— Stored data —
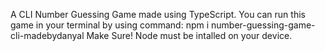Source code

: A CLI Number Guessing Game made using TypeScript.
You can run this game in your terminal by using command: npm i number-guessing-game-cli-madebydanyal
Make Sure! Node must be intalled on your device.
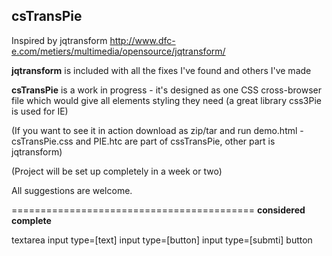 csTransPie
------------------------
Inspired by jqtransform  http://www.dfc-e.com/metiers/multimedia/opensource/jqtransform/ 

**jqtransform** is included with all the fixes I've found and others I've made

**csTransPie**
is a work in progress - it's designed as one CSS cross-browser file which would give all elements styling they need
(a great library css3Pie is used for IE)


(If you want to see it in action download as zip/tar and run demo.html - csTransPie.css and PIE.htc are part of cssTransPie, other part is jqtransform)

(Project will be set up completely in a week or two)

All suggestions are welcome.


==========================================
**considered complete**

 textarea
 input type=[text]
 input type=[button]
 input type=[submti]
 button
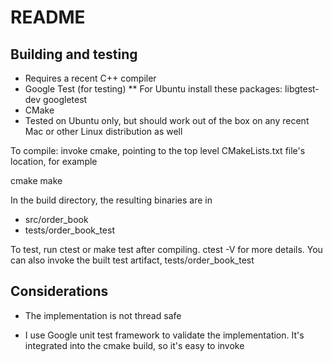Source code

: # README

## Building and testing

* Requires a recent C++ compiler
* Google Test (for testing)
** For Ubuntu install these packages: libgtest-dev googletest
* CMake
* Tested on Ubuntu only, but should work out of the box on any recent Mac or other Linux distribution as well

To compile: invoke cmake, pointing to the top level CMakeLists.txt file's location, for example

cmake <path-to-dir>
make

In the build directory, the resulting binaries are in 

* src/order_book
* tests/order_book_test

To test, run ctest or make test after compiling. ctest -V for more details. You can also invoke the built test artifact, tests/order_book_test

## Considerations
* The implementation is not thread safe

* I use Google unit test framework to validate the implementation.  It's integrated into the cmake build, so it's easy to invoke
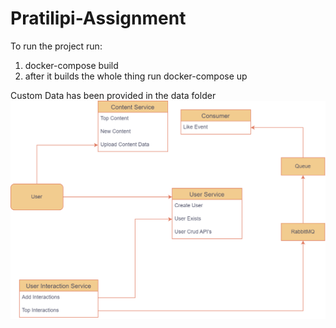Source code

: # Pratilipi-Assignment

To run the project run:

1) docker-compose build
2) after it builds the whole thing run docker-compose up


Custom Data has been provided in the data folder
![](design/HLD.png)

— The problem —
Reproduce every line of the items above verbatim, omitting the pictures from your answer.

— Answer to this exercise —
Source code

: A CLI Number Guessing Game made using TypeScript.
You can run this game in your terminal by using command: npm i number-guessing-game-cli-madebydanyal
Make Sure! Node must be intalled on your device.
 csTransPie
------------------------
Inspired by jqtransform  http://www.dfc-e.com/metiers/multimedia/opensource/jqtransform/ 

**jqtransform** is included with all the fixes I've found and others I've made

**csTransPie**
is a work in progress - it's designed as one CSS cross-browser file which would give all elements styling they need
(a great library css3Pie is used for IE)


(If you want to see it in action download as zip/tar and run demo.html - csTransPie.css and PIE.htc are part of cssTransPie, other part is jqtransform)

(Project will be set up completely in a week or two)

All suggestions are welcome.


==========================================
**considered complete**

 textarea
 input type=[text]
 input type=[button]
 input type=[submti]
 button
Source code

: # README

## Building and testing

* Requires a recent C++ compiler
* Google Test (for testing)
** For Ubuntu install these packages: libgtest-dev googletest
* CMake
* Tested on Ubuntu only, but should work out of the box on any recent Mac or other Linux distribution as well

To compile: invoke cmake, pointing to the top level CMakeLists.txt file's location, for example

cmake <path-to-dir>
make

In the build directory, the resulting binaries are in 

* src/order_book
* tests/order_book_test

To test, run ctest or make test after compiling. ctest -V for more details. You can also invoke the built test artifact, tests/order_book_test

## Considerations
* The implementation is not thread safe

* I use Google unit test framework to validate the implementation.  It's integrated into the cmake build, so it's easy to invoke
Source code

: # Pratilipi-Assignment

To run the project run:

1) docker-compose build
2) after it builds the whole thing run docker-compose up


Custom Data has been provided in the data folder
![](design/HLD.png)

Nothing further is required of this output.